Project description:BACKGROUND: Radiotracer imaging of the presynaptic nigrostriatal dopaminergic system is used to assess disease progression in Parkinson's disease (PD) and may provide a useful adjunct to clinical assessment during therapeutic trials of potential neuroprotective agents. Several clinical trials comparing dopamine agonists to L-DOPA or early vs. late L-DOPA have revealed differences between clinical assessment and imaging of the presynaptic dopaminergic system, hence questioning the comparability of these measures as neuroprotection outcome variables.
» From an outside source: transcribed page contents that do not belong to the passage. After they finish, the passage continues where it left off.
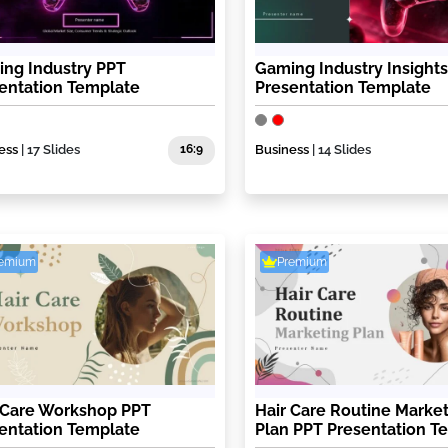
ng Industry PPT
Gaming Industry Insight
entation Template
Presentation Template
ess
| 17 Slides
16:9
Business
| 14 Slides
remium
Premium
 Care Workshop PPT
Hair Care Routine Marke
entation Template
Plan PPT Presentation T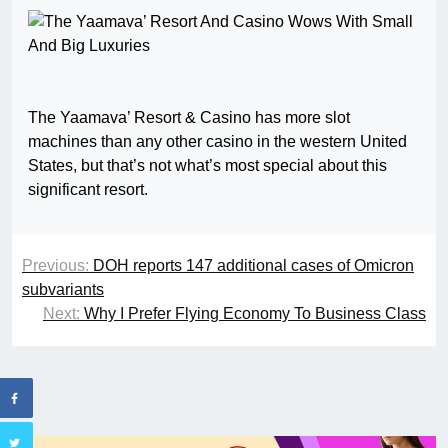
The Yaamava’ Resort & Casino has more slot
machines than any other casino in the western United
States, but that’s not what’s most special about this
significant resort.
Previous:
DOH reports 147 additional cases of Omicron
subvariants
Next:
Why I Prefer Flying Economy To Business Class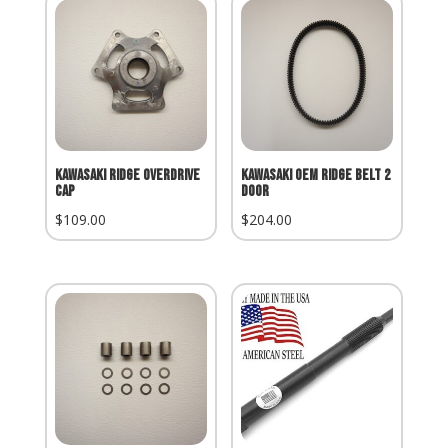
Kawasaki Ridge Overdrive
Kawasaki OEM Ridge Belt 2
Cap
Door
$
109.00
$
204.00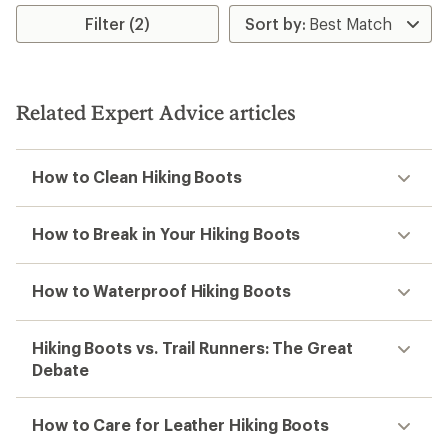
Filter (2)
Related Expert Advice articles
How to Clean Hiking Boots
How to Break in Your Hiking Boots
How to Waterproof Hiking Boots
Hiking Boots vs. Trail Runners: The Great
Debate
How to Care for Leather Hiking Boots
Thus, results of these studies may have been affected by factors other than the primary biological process investigated. METHODOLOGY/PRINCIPAL FINDINGS: We tested the possibility that L-DOPA might interfere with DAT binding. Post-mortem DAT binding was conducted in normal and MPTP-treated macaque monkeys that were administered L-DOPA, acutely or chronically. In parallel, DAT SPECT was conducted in MPTP-treated animals that were administered chronic L-DOPA. [99mTc]TRODAT-1 SPECT binding was similarly reduced in all MPTP monkeys regardless of L-DOPA treatment. L-DOPA had no significant effect on post-mortem DAT binding either in saline or in MPTP-lesioned animals. CONCLUSIONS/SIGNIFICANCE: These data indicate that L-DOPA does not induce modifications of DAT expression detectable by SPECT of by DAT binding autoradiography, suggesting that differences between clinical assessment and radiotracer imaging in clinical trials may not be specifically related to L-DOPA treatment.